# F-18 cable break on landing



## sunny91 (Apr 10, 2009)

Sunny


----------



## ccheese (Apr 10, 2009)

That's a terrible accident..... that whipping cable will take off a leg or a
head........ whatever gets in it's way.....

Charles


----------



## Matt308 (Apr 10, 2009)

Wow. I've seen that same video from a different angle. Tragic. And a testimony to the dedication of our sailors. Every one of them does an important job and puts their lives on the line... no matter how mundane their job might seem.


----------



## Airframes (Apr 10, 2009)

Jeez!! That 'Yellow Shirt' had bl**dy quick reactions, and the first 'Red Shirt', although I suspect badly injured, was lucky not to lose his legs! Those deck crew deserve the greatest respect, as do the aircrews, and the people who train them. What was it from 'Failed attempt' to punching out, 1.5 seconds?


----------



## evangilder (Apr 11, 2009)

The more I see of carrier deck operations, the more I realize how incredibly dangerous that duty is. My hat goes off to those guys.


----------



## Gnomey (Apr 11, 2009)

evangilder said:


> The more I see of carrier deck operations, the more I realize how incredibly dangerous that duty is.

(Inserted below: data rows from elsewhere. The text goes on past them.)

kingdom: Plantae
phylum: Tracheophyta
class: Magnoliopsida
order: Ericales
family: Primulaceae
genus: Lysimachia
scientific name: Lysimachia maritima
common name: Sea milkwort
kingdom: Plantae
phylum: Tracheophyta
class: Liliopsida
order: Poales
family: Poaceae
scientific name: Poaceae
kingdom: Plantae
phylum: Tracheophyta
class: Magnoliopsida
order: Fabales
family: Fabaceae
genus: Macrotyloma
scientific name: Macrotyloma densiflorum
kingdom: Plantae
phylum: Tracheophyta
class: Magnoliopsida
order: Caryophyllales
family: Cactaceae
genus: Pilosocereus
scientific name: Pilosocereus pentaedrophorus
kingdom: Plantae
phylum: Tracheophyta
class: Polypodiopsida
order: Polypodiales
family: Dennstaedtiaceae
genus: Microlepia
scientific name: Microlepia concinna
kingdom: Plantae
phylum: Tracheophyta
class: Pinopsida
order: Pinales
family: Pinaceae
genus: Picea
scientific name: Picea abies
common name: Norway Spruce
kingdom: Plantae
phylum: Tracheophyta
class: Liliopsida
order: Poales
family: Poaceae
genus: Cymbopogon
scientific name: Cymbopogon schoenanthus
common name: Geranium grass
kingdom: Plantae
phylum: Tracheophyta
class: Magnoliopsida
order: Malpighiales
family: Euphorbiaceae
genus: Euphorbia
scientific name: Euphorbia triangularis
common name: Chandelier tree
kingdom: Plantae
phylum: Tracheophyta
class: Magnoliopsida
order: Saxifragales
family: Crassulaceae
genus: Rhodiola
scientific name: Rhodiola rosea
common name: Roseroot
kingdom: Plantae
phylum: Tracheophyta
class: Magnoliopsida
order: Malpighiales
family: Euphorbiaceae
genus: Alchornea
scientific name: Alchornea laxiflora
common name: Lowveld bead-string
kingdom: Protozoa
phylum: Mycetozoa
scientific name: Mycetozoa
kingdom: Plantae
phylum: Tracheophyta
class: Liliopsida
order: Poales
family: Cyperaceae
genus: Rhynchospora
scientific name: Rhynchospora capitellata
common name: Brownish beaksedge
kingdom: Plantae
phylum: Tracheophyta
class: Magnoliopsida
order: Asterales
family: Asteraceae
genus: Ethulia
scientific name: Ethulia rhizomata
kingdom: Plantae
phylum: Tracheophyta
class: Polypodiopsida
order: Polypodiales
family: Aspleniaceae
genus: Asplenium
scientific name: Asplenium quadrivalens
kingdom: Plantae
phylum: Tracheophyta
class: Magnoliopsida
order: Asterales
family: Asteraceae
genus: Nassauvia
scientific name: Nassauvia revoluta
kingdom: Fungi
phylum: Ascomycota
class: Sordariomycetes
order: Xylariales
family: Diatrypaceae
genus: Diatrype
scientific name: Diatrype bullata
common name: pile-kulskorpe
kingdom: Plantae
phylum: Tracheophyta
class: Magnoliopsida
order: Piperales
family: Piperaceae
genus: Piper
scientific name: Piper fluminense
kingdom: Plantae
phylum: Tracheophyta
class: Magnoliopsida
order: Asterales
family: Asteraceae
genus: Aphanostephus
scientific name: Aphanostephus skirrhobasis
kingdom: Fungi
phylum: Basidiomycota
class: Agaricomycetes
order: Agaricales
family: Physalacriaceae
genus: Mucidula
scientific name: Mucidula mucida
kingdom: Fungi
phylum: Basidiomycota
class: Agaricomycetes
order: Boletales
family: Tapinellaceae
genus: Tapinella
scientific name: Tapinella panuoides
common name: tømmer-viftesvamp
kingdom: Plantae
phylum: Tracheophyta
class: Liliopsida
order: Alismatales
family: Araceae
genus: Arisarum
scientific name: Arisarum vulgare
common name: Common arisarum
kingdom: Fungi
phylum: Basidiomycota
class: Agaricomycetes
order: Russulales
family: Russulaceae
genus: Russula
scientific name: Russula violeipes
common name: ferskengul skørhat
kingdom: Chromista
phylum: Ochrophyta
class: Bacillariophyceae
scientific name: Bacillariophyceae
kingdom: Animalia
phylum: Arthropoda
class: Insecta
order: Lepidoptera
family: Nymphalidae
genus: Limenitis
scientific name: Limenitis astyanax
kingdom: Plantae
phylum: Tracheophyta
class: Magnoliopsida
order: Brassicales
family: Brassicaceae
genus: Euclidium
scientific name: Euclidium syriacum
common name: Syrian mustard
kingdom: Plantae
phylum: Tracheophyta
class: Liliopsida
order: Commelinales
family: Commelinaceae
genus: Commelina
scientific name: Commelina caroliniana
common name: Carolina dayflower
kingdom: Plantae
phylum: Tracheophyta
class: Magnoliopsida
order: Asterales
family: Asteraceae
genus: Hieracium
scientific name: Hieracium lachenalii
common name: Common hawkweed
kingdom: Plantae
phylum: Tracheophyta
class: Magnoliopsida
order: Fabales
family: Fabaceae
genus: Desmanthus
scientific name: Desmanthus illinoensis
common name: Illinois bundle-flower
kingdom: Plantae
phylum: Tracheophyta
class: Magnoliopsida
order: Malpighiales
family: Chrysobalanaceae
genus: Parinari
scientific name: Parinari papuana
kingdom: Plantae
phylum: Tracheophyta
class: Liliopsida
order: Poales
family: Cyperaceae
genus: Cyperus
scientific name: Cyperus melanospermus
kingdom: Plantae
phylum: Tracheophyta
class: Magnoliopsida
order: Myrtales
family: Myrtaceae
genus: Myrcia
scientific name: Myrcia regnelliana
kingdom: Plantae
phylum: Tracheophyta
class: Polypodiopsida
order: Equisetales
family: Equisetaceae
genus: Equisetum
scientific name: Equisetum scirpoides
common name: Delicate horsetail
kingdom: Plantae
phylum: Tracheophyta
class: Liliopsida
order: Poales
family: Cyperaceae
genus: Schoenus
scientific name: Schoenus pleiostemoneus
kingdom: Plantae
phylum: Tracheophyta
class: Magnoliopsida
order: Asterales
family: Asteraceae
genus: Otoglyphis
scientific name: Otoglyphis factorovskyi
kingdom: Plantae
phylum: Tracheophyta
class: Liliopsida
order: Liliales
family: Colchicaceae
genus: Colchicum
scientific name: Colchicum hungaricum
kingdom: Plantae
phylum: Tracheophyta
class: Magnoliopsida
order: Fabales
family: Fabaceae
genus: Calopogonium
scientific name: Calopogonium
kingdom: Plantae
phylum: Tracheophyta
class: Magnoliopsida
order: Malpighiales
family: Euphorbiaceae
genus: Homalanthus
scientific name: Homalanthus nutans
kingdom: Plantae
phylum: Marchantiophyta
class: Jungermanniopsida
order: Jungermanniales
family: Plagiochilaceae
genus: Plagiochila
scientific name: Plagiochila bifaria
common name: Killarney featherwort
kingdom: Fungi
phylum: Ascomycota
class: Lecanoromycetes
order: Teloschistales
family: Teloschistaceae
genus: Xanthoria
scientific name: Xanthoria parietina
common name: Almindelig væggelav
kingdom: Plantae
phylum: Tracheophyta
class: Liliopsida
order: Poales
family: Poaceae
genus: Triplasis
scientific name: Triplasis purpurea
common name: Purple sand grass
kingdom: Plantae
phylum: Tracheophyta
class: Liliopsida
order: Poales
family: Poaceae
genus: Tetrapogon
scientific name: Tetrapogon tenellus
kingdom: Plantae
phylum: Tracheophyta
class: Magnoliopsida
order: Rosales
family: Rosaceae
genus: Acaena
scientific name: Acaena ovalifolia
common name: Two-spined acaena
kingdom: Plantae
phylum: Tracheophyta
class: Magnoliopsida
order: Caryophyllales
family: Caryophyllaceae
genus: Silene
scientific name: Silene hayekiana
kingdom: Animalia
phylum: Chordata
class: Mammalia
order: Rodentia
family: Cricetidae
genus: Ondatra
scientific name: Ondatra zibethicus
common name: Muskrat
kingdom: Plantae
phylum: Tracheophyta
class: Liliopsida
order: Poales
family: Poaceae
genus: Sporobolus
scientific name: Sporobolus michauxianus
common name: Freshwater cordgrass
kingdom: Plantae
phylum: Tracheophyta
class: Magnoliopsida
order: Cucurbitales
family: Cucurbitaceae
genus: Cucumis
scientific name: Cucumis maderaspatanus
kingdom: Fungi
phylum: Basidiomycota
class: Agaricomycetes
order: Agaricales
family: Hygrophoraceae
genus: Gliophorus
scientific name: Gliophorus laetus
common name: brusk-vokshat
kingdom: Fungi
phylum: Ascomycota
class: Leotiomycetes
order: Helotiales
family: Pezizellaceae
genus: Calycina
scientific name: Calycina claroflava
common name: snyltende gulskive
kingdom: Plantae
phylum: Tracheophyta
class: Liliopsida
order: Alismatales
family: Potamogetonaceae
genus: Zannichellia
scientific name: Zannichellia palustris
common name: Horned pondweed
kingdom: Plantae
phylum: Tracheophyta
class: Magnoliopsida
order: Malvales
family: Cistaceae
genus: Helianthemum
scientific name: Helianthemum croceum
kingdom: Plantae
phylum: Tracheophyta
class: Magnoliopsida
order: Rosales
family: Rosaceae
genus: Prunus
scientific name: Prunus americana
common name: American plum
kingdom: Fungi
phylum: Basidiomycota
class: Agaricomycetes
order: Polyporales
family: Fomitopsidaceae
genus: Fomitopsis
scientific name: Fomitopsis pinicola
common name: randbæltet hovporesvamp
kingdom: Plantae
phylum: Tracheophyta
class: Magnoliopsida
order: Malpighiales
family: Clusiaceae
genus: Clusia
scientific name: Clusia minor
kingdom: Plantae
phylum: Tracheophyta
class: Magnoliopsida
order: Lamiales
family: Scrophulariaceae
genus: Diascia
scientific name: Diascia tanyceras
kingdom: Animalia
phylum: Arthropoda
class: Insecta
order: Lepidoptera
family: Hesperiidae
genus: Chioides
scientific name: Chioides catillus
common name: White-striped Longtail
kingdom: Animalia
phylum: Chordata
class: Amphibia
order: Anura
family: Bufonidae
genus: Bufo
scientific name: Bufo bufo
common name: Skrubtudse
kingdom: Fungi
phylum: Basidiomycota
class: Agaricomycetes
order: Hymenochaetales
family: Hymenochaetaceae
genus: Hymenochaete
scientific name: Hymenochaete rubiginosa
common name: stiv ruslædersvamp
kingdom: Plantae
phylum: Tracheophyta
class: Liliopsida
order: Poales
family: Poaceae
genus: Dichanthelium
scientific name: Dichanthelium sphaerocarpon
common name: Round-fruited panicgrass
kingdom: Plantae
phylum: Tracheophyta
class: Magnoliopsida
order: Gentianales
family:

My hat goes off to those guys.



Yep, hats off too them. The yellow shirt who jumped was incredibly lucky.


----------



## Aaron Brooks Wolters (Apr 11, 2009)

They have always had my respect and it will always be that way.


----------



## Flyboy2 (Apr 11, 2009)

Wow.... 
My grandpa used to serve on an aircraft carrier and has told me stories about how dangerous deck operations are, especially at night. Those guys have are amazingly brave


----------